During the cold months, we'll spend plenty of time considering our immune systems, as colds and flu do the rounds
However, strong immunity is something we need to think about throughout the year. We're not always aware that it could do with a little boost, yet a combination of stress, a lack of sleep and exercise, along with dehydration, can all take their toll.
So, what can we do to improve our immunity? Well, immunologist Dr Jenna Macchiochi is on hand to explain exactly what we can do...
1. Nutrition is key
Did you know your immune system can suffer when you eat both too much and too little? To function at maximum efficiency, it needs both macronutrients (proteins, carbs and fats), and micronutrients (vitamins and minerals).
Subsequently, a specific deficiency can compromise your immune system - avoid this by including immune boosting foods, like cranberries, in your daily diet.
2. Colour in
Nutrition is about more than just vitamins and minerals - there's no magic bullet that sorts your immune system. However, plant rich colour is crucial, thanks to their rich phytonutrient content. What do they do? Well, small amounts of phytochemicals work their way from the plant foods, into our cells, with the direct cells subsequently reducing our inflammatory reactions.
3. When you eat
Research has revealed a way to get good health is to time your meal to your daily body rhythm, giving credence to the idea that you should breakfast like a king, lunch like a prince and eat dinner like a pauper. It's also been found that eating within a restricted 10 hour window can benefit you, as the body's internal clock doesn't digest food as efficiently when you sleep. Subsequently, it becomes a case of when you sleep, rather than what you're eating.
4. Consolidate your meals
Nowadays, people eat far more regularly than ever before - normally outside of meal times, too. As a nation, we have erratic food patterns, and when we eat, we're failing to take in nutrients.

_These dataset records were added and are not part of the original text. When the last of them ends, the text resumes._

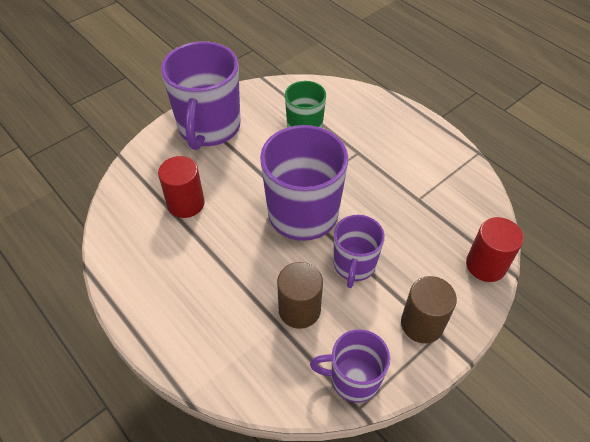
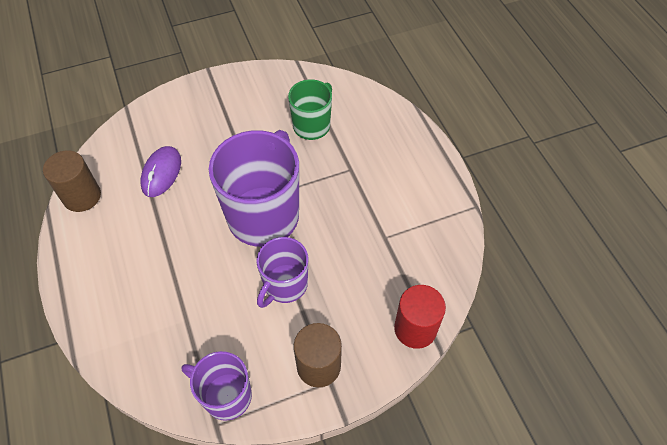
camera: 20 degrees right, 5 degrees up
red cylinder [158,156,205,218] -> purple mouse [141,146,181,197]
purple mug [161,42,240,150] -> none
brown cylinder [277,262,323,329] -> brown cylinder moved to [43,150,101,212]

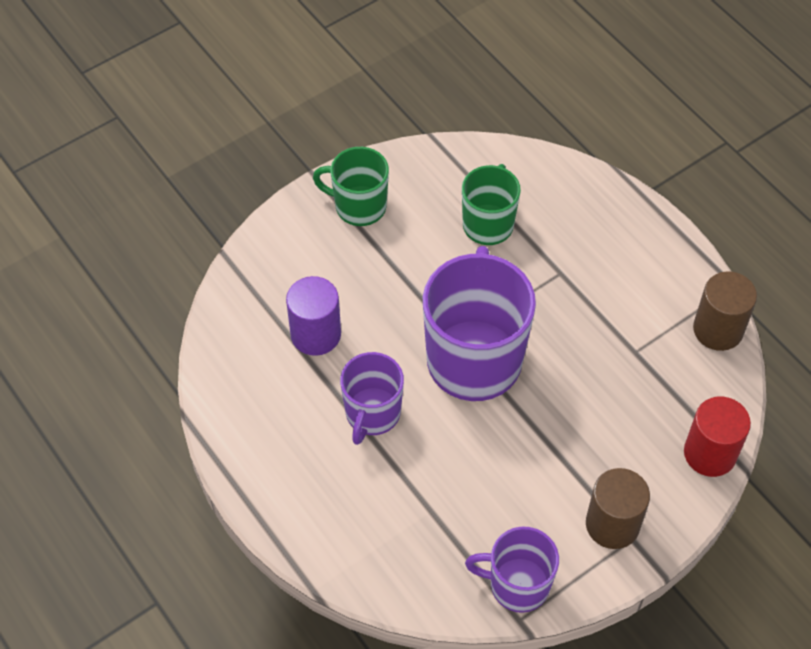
camera: 15 degrees left, 0 degrees up
brown cylinder [43,150,101,212] -> brown cylinder moved to [693,272,757,351]
purple mouse [141,146,181,197] -> purple cylinder [286,276,341,356]
purple mug [256,237,309,308] -> purple mug moved to [340,352,404,445]
none -> green mug [313,147,389,226]

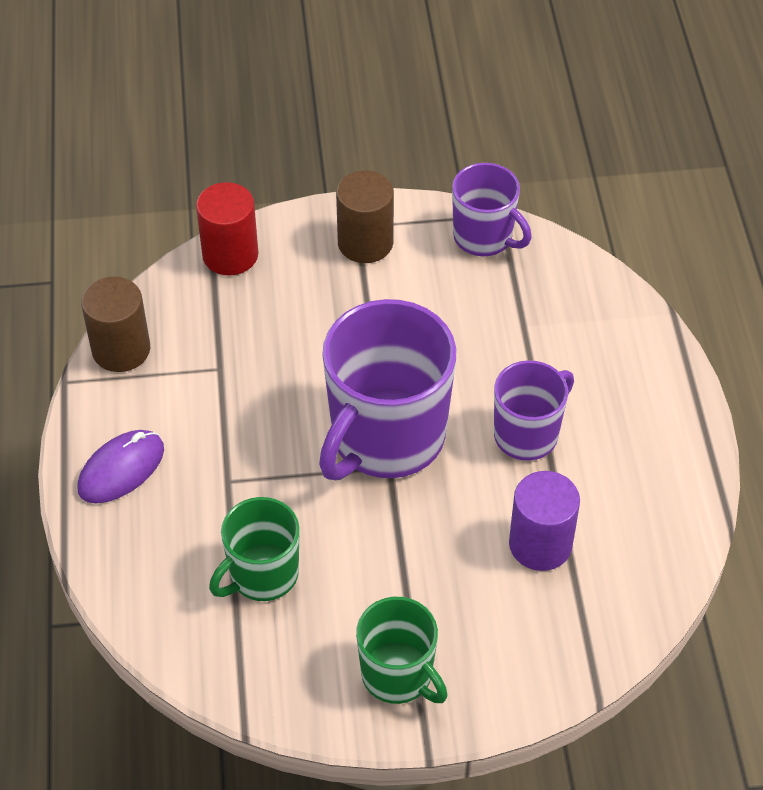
camera: 150 degrees left, 5 degrees down
none -> purple mouse [77,430,164,503]

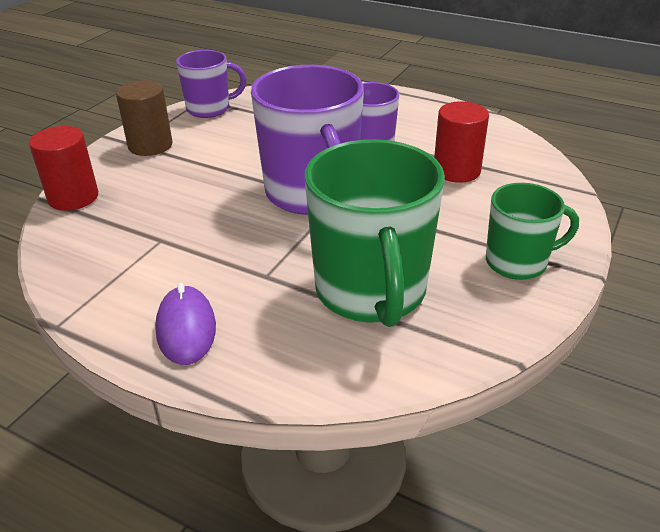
camera: 55 degrees left, 15 degrees down
brown cylinder [81,277,150,372] -> none
green mug [209,497,300,601] -> green mug [305,139,445,327], size x1.76
purple cylinder [509,471,580,571] -> red cylinder [434,101,489,183]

It also prompts our immune system to produce a transient inflammatory response, as our gut does more than simply digest food - it's also the home to trillions of bugs that form our microbiome, along with potentially infectious microorganisms, that can enter through our mouth.
Subsequently, eating has an inflammatory impact, and frequently doing so can perpetuate a leaky gut. Snacking can have two impacts - not only will it increase the chances of elevated inflammatory markers, but it can also lead to excessive weight gain too.